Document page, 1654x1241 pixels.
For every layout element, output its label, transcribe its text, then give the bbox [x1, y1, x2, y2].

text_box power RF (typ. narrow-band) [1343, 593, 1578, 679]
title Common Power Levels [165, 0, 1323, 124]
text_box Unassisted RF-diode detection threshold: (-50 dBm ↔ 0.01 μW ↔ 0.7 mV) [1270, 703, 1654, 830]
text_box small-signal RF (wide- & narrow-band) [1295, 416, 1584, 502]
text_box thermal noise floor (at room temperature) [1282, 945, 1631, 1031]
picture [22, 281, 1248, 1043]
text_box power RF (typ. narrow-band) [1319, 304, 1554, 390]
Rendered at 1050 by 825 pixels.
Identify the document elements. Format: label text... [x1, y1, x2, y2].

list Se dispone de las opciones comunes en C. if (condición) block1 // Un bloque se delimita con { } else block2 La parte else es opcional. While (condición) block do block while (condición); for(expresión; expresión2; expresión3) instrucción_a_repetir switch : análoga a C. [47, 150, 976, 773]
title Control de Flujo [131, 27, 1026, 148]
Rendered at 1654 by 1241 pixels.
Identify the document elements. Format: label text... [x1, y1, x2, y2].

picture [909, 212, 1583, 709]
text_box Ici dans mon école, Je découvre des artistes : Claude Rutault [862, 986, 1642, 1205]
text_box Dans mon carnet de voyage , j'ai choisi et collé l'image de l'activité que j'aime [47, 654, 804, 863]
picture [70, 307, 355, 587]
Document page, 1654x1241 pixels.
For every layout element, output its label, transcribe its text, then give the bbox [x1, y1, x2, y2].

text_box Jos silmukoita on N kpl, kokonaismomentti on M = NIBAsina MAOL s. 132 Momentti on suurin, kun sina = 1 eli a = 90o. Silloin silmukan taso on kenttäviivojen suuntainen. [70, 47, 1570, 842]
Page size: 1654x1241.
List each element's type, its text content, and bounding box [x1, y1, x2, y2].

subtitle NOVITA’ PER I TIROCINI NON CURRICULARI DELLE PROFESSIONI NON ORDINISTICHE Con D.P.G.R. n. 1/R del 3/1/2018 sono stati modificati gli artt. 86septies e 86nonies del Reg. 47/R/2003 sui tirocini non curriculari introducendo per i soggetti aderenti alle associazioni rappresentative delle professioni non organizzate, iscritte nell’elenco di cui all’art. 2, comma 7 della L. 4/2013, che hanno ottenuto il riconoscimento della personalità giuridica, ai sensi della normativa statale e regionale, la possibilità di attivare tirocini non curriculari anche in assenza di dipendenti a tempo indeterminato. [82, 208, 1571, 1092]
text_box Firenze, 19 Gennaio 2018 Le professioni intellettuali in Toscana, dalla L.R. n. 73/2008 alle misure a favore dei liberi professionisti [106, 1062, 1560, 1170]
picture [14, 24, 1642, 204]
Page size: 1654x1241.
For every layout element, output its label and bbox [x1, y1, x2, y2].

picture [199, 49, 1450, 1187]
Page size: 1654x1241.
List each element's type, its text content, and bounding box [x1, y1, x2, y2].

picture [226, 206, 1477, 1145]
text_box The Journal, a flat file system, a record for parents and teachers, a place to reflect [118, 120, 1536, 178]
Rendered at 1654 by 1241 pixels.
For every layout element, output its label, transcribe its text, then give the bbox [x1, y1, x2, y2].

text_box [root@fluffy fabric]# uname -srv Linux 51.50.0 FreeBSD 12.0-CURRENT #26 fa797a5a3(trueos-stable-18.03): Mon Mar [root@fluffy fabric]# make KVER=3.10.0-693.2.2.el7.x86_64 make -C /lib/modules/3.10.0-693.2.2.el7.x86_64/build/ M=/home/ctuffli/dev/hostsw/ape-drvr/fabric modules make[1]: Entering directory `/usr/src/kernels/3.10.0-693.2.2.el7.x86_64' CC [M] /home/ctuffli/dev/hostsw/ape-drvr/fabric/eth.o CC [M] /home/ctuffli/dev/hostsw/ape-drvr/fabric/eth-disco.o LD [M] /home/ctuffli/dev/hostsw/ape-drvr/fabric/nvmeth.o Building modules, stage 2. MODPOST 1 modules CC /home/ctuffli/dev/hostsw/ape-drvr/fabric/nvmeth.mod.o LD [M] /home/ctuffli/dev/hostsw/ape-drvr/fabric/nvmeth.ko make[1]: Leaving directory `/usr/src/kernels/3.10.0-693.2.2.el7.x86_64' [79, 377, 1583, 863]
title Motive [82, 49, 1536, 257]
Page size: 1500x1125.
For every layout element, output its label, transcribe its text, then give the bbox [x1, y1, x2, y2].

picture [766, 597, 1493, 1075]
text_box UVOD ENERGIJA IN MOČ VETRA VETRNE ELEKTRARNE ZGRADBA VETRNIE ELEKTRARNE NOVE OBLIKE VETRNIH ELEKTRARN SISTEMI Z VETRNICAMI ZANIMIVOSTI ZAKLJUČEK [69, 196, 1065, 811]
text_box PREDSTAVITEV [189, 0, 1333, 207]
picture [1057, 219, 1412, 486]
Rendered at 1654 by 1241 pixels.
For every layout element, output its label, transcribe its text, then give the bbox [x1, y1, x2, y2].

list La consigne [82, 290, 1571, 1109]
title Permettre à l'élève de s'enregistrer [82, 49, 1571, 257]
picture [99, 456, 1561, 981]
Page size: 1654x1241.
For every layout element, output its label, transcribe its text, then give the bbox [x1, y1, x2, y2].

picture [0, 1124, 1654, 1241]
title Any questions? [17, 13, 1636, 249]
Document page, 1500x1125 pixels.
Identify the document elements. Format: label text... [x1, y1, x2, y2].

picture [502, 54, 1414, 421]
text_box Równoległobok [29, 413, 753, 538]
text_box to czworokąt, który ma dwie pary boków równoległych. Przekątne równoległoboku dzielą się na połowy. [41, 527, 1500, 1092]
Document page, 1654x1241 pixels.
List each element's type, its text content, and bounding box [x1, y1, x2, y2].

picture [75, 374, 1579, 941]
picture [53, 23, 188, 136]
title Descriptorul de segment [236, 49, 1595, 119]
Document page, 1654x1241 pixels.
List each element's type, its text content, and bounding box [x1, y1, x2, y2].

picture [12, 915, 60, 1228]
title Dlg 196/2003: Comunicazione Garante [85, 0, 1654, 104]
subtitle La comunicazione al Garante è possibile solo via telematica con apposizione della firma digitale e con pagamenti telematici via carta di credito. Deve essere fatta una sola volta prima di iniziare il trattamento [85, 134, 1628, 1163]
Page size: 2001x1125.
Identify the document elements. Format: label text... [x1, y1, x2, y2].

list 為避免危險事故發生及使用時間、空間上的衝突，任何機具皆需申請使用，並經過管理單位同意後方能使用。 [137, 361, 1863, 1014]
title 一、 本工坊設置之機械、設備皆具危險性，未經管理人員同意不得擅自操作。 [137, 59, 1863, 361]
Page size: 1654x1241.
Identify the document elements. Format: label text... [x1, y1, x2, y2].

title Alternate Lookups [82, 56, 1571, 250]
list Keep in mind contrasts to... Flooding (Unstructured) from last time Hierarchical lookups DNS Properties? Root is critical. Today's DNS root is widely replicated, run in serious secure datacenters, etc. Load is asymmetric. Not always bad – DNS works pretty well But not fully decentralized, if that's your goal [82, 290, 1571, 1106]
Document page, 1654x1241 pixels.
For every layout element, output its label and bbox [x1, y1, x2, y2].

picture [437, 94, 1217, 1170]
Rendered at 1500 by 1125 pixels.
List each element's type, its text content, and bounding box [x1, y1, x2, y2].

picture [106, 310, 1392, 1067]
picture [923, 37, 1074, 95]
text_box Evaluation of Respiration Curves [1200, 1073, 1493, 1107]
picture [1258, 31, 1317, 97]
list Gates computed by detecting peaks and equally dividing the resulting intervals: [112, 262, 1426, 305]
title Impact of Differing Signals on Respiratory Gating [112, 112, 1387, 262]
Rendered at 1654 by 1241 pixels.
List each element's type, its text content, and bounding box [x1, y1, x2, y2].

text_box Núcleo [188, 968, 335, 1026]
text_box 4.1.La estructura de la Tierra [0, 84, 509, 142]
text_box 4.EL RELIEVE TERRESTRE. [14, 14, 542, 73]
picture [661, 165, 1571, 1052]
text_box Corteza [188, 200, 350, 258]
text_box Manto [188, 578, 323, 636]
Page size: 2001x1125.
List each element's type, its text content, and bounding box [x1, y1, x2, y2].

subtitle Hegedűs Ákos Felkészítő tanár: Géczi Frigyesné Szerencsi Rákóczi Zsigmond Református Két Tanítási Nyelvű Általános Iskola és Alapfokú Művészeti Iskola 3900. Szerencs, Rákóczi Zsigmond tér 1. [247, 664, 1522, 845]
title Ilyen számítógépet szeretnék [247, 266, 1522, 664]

· · ·

REQUEST
Can you print, word for word, the lines starting with the one that contains "Page size: 1500x1125." and running through the one that contains "picture [99, 456, 1561, 981]", including both of those lines?

SOLUTION
Page size: 1500x1125.
For every layout element, output its label, transcribe its text, then give the bbox [x1, y1, x2, y2].

picture [766, 597, 1493, 1075]
text_box UVOD ENERGIJA IN MOČ VETRA VETRNE ELEKTRARNE ZGRADBA VETRNIE ELEKTRARNE NOVE OBLIKE VETRNIH ELEKTRARN SISTEMI Z VETRNICAMI ZANIMIVOSTI ZAKLJUČEK [69, 196, 1065, 811]
text_box PREDSTAVITEV [189, 0, 1333, 207]
picture [1057, 219, 1412, 486]
Rendered at 1654 by 1241 pixels.
For every layout element, output its label, transcribe its text, then give the bbox [x1, y1, x2, y2].

list La consigne [82, 290, 1571, 1109]
title Permettre à l'élève de s'enregistrer [82, 49, 1571, 257]
picture [99, 456, 1561, 981]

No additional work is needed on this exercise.